Seperti yang terlihat di dibeberapa SPBU di Jalan Raya Babat-Lamongan yakni di SPBU 54 622.03 di Desa Waru wetan, Kecamatan Pucuk,  tidak terlihat terjadi antrean, Rabu (19/6/2013). Kendaraan baik roda dua maupun roda empat yang datang langsung dapat mengisi bahan bakar tanpa harus antri.  Bahkan suasana lengang mewarnai SPBU milik pengusaha Surabaya ini.
“Kondisi masih normal mas, tidak ada lonjakan pembeli, “ kata karyawan SPBU Sopyan kepada SuaraBanyu urip.com.
Pengiriman BBM dari Pertamina di Tuban menurutnya juga lancar. Setiap hari dikirim sesuai dengan permintaan. SPBU 54.622.03 setiap harinya rata-rata menghabiskan 8 kiloliter premium dan 8 kiloleter solar dan pertamak 50 liter.
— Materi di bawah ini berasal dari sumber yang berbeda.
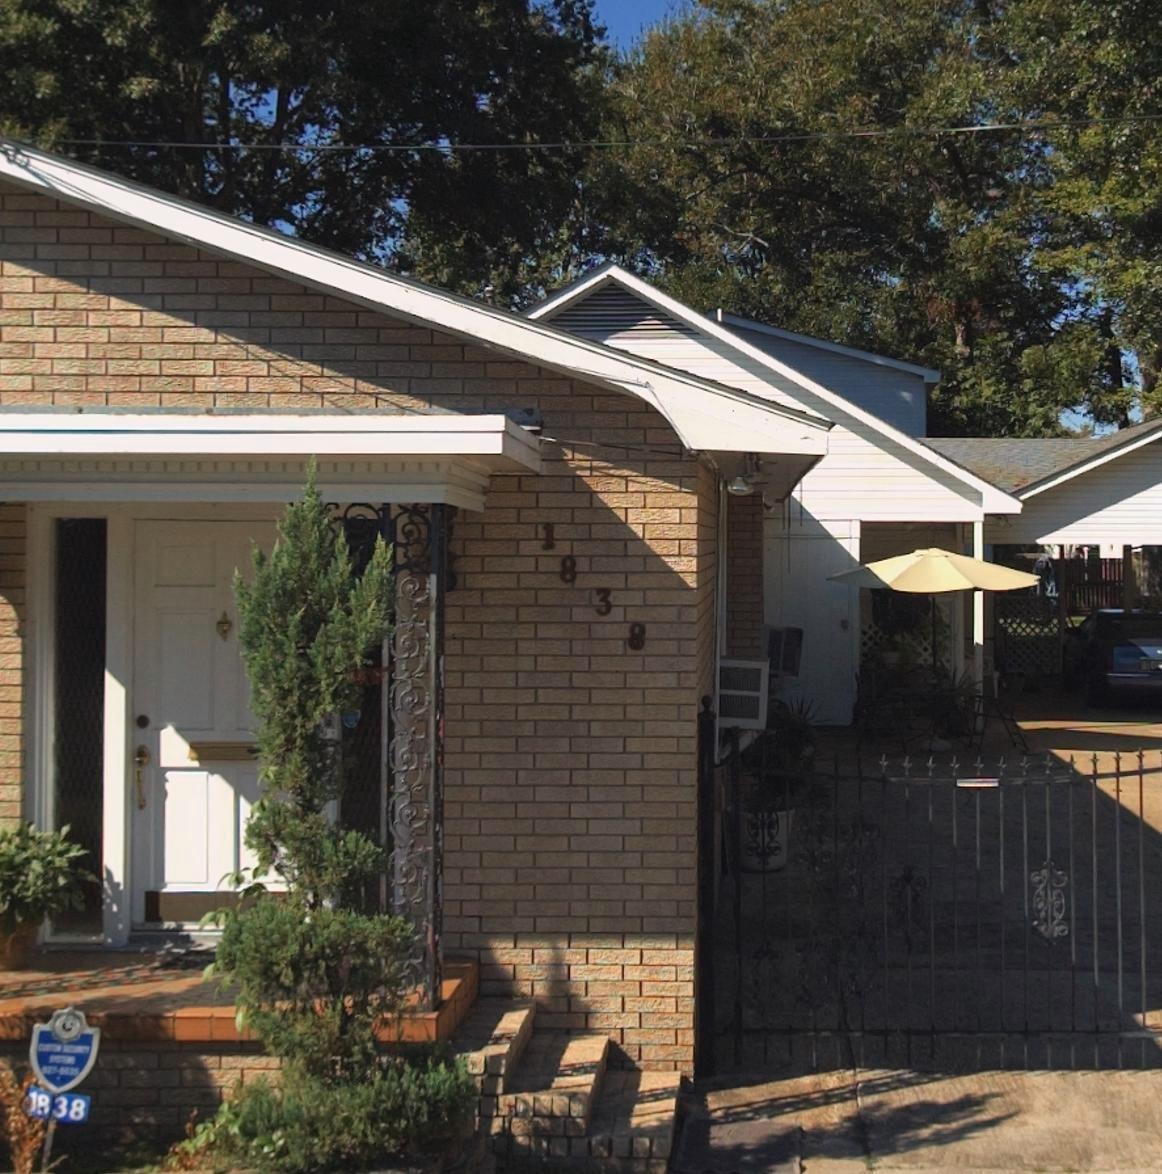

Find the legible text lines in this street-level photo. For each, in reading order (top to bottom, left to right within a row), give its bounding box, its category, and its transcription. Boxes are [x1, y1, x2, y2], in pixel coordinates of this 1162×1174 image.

[538, 519, 649, 655] StreetNumber: 1838
[27, 1088, 89, 1123] StreetNumber: 1838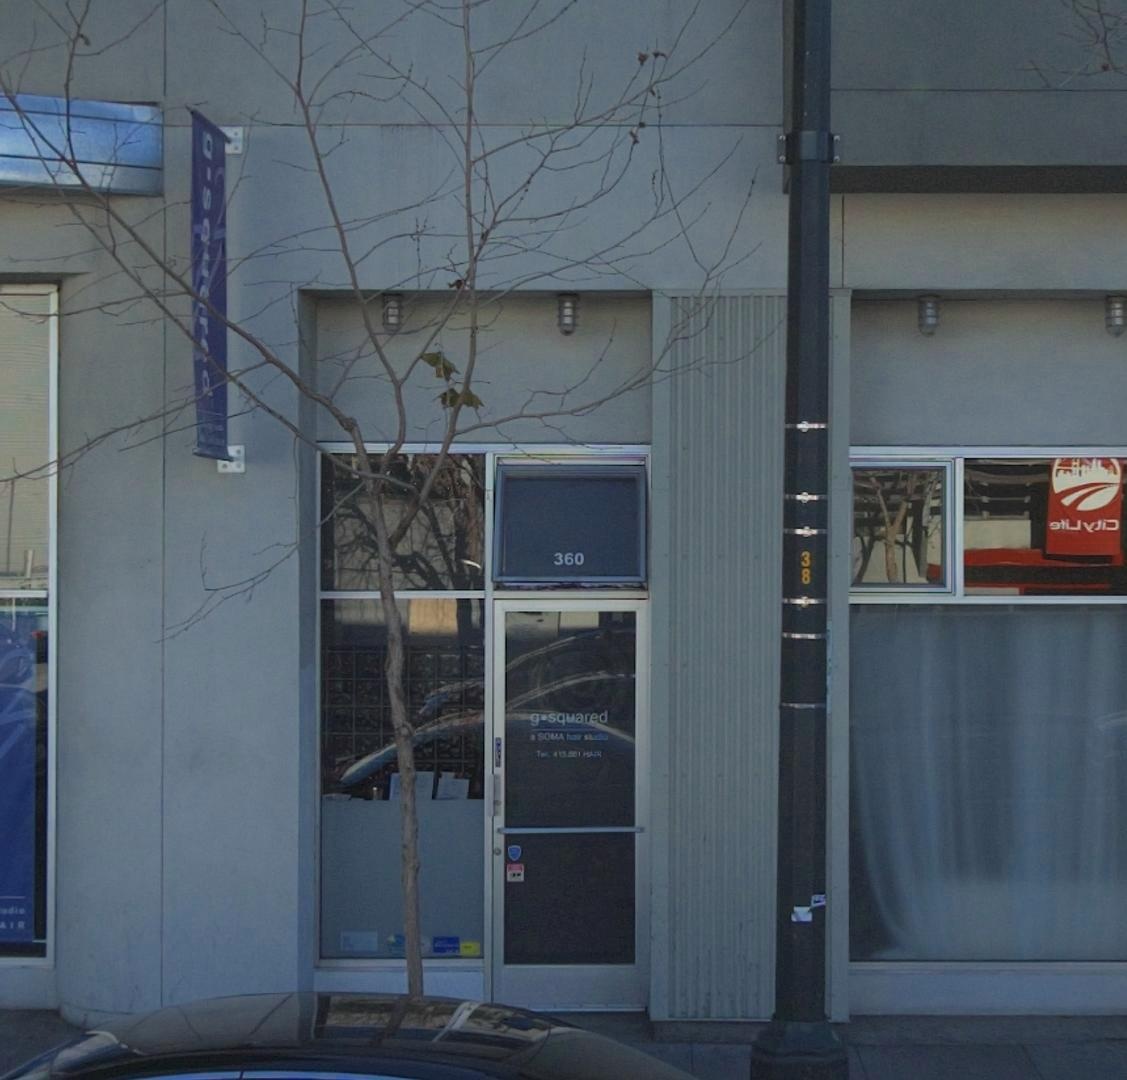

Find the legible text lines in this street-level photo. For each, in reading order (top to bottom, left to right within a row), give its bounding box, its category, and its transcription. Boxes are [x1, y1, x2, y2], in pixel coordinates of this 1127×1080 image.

[551, 551, 586, 567] StreetNumber: 360
[800, 549, 811, 586] None: 38
[529, 709, 609, 728] BusinessName: g*squared
[527, 732, 610, 742] None: a SOMA hair studio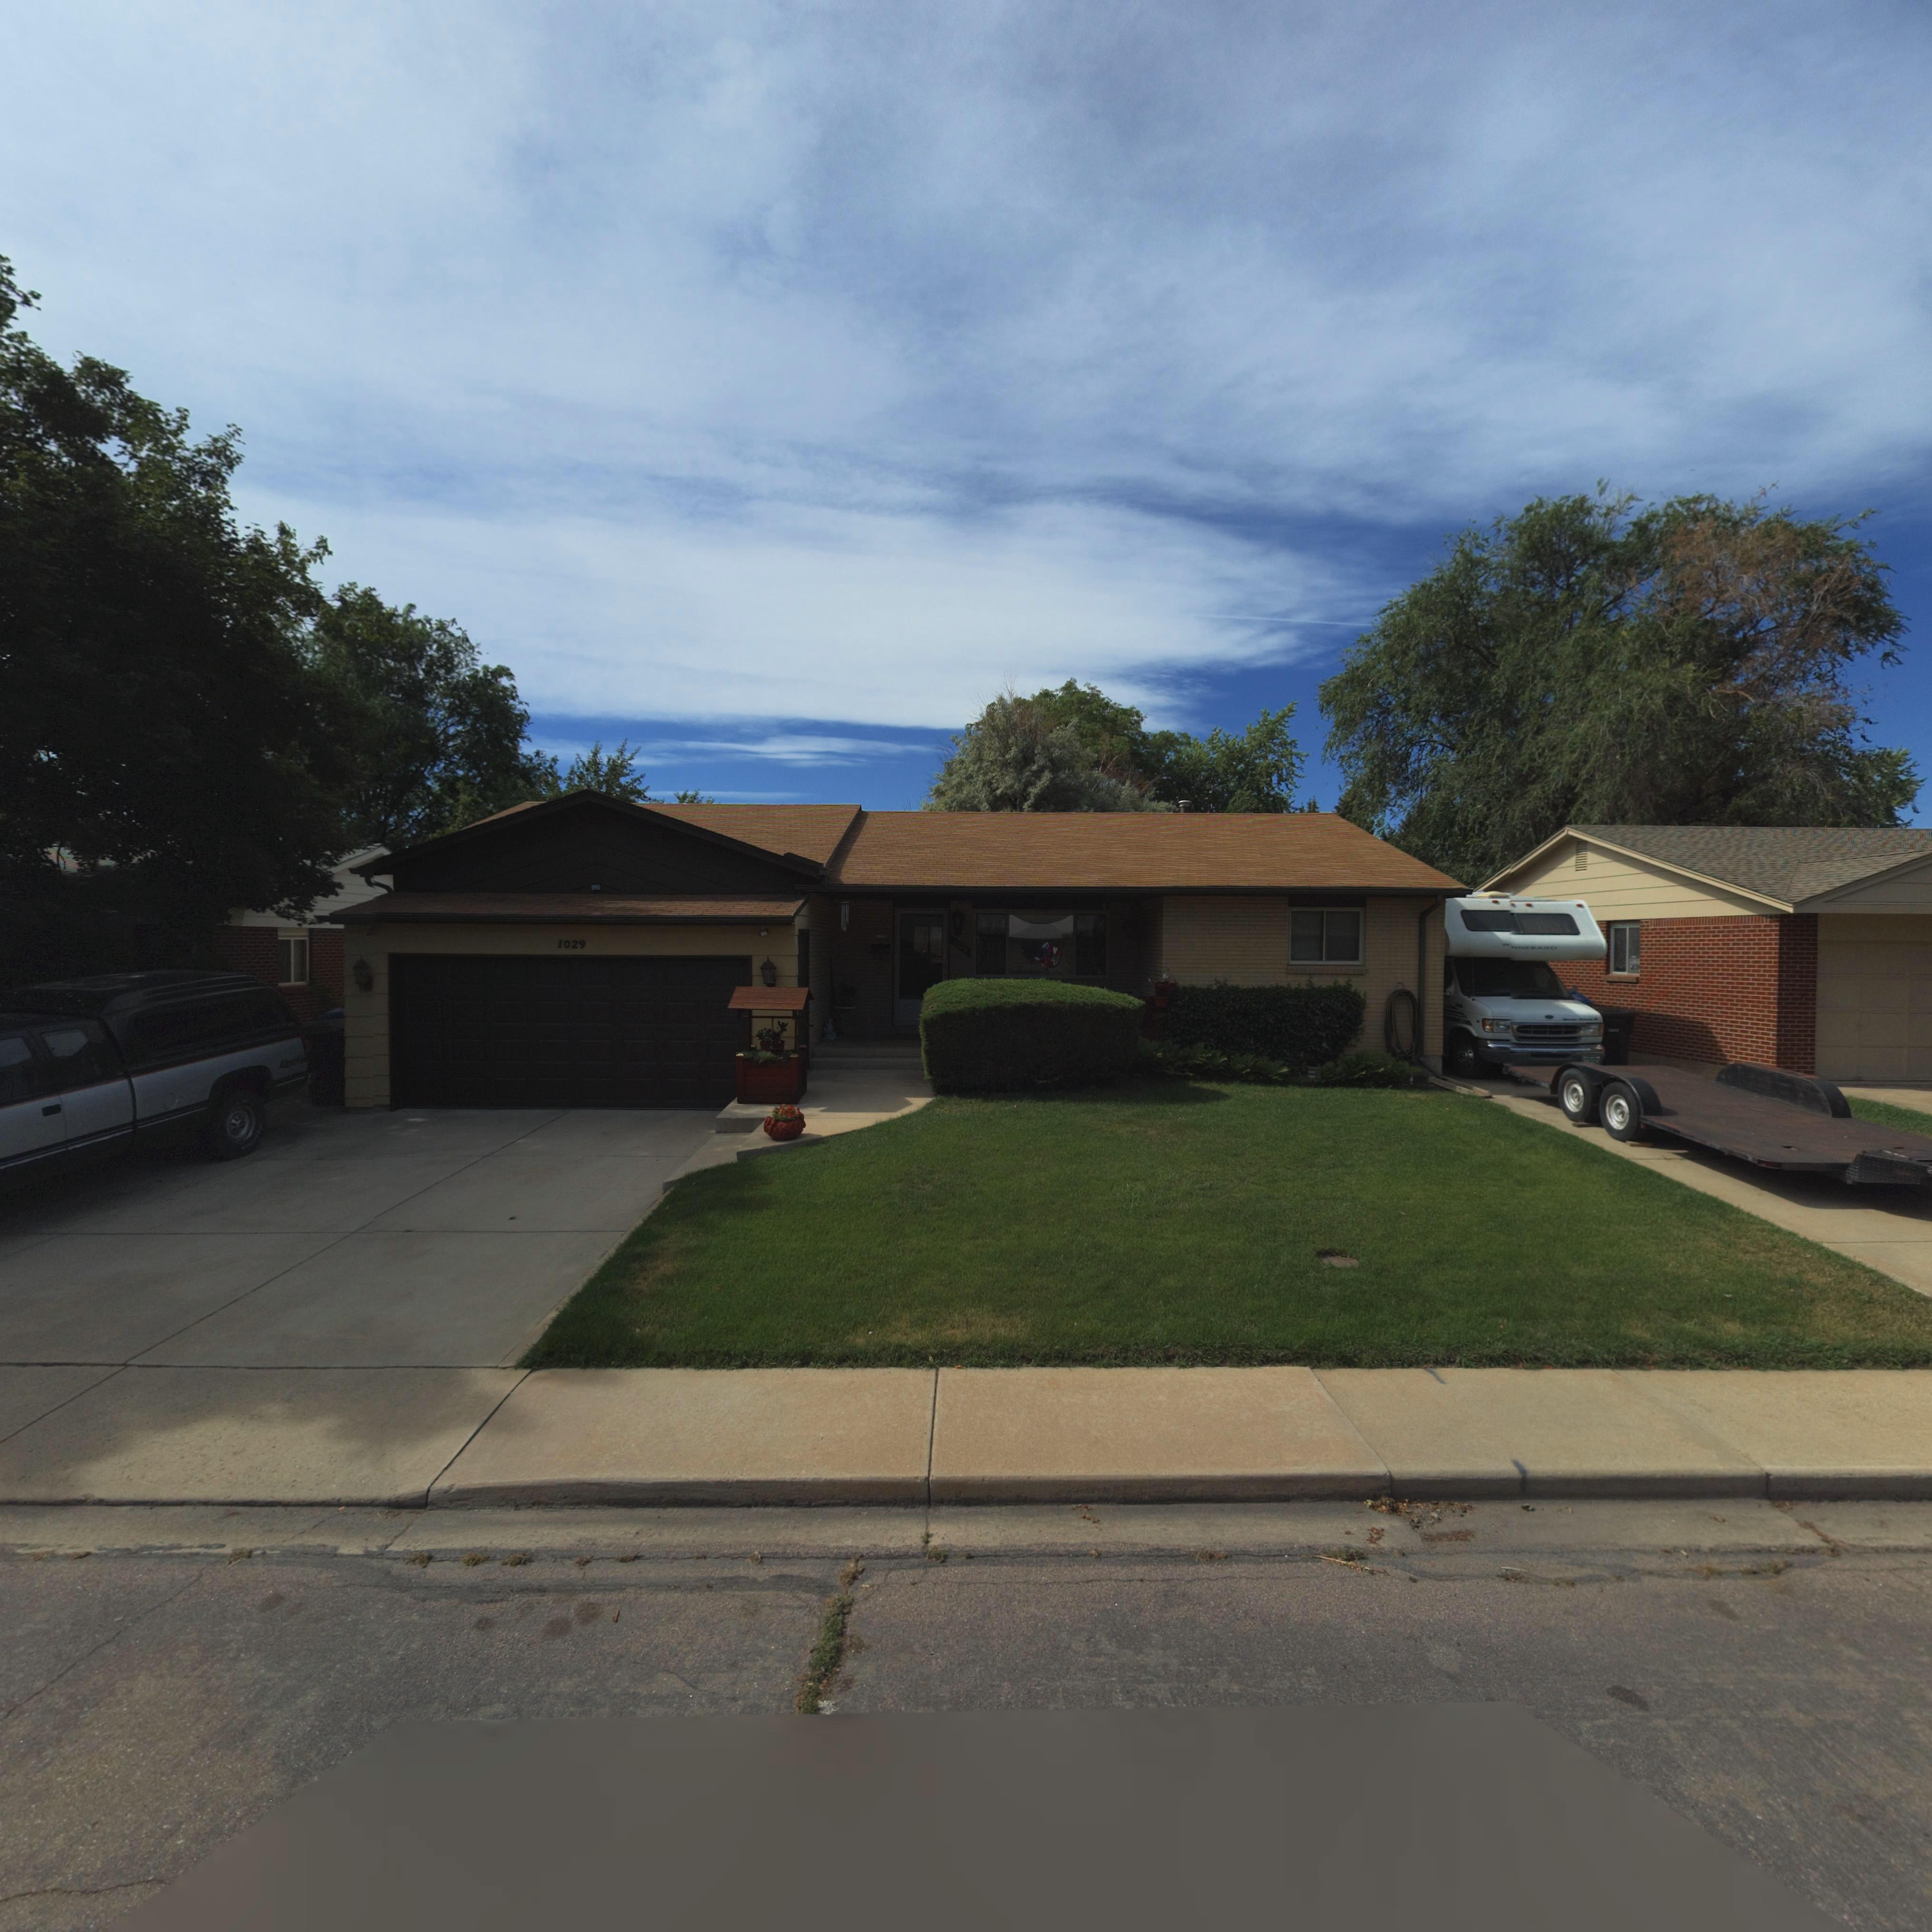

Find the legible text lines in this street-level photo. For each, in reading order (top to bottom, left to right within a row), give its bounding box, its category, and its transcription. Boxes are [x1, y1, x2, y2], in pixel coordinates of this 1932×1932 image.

Walau tidak ada pembatasan stok dari Pertamina, SPBU di Lamongan telah melakukan pembatasan jumlah pembelian bagi pembelian dengan jirigen besar untuk pengecer premium. Batasannya 60 liter setiap pembeli.
Aparat kepolisian telah menempatkan personilnya di setiap SPBU sejak tanggal 17 Juni-2 Juli 2013. Setiap SPBU dijaga 3 polisi dan 1 TNI selama 24 jam non stop. Namun karena tidak terjadi penumpukan pembeli, Â aparat terlihat bersantai dikantor SPBU. Bahkan ditinggal minum kopi (ngopi) diwarung seberang SPBU. (tok)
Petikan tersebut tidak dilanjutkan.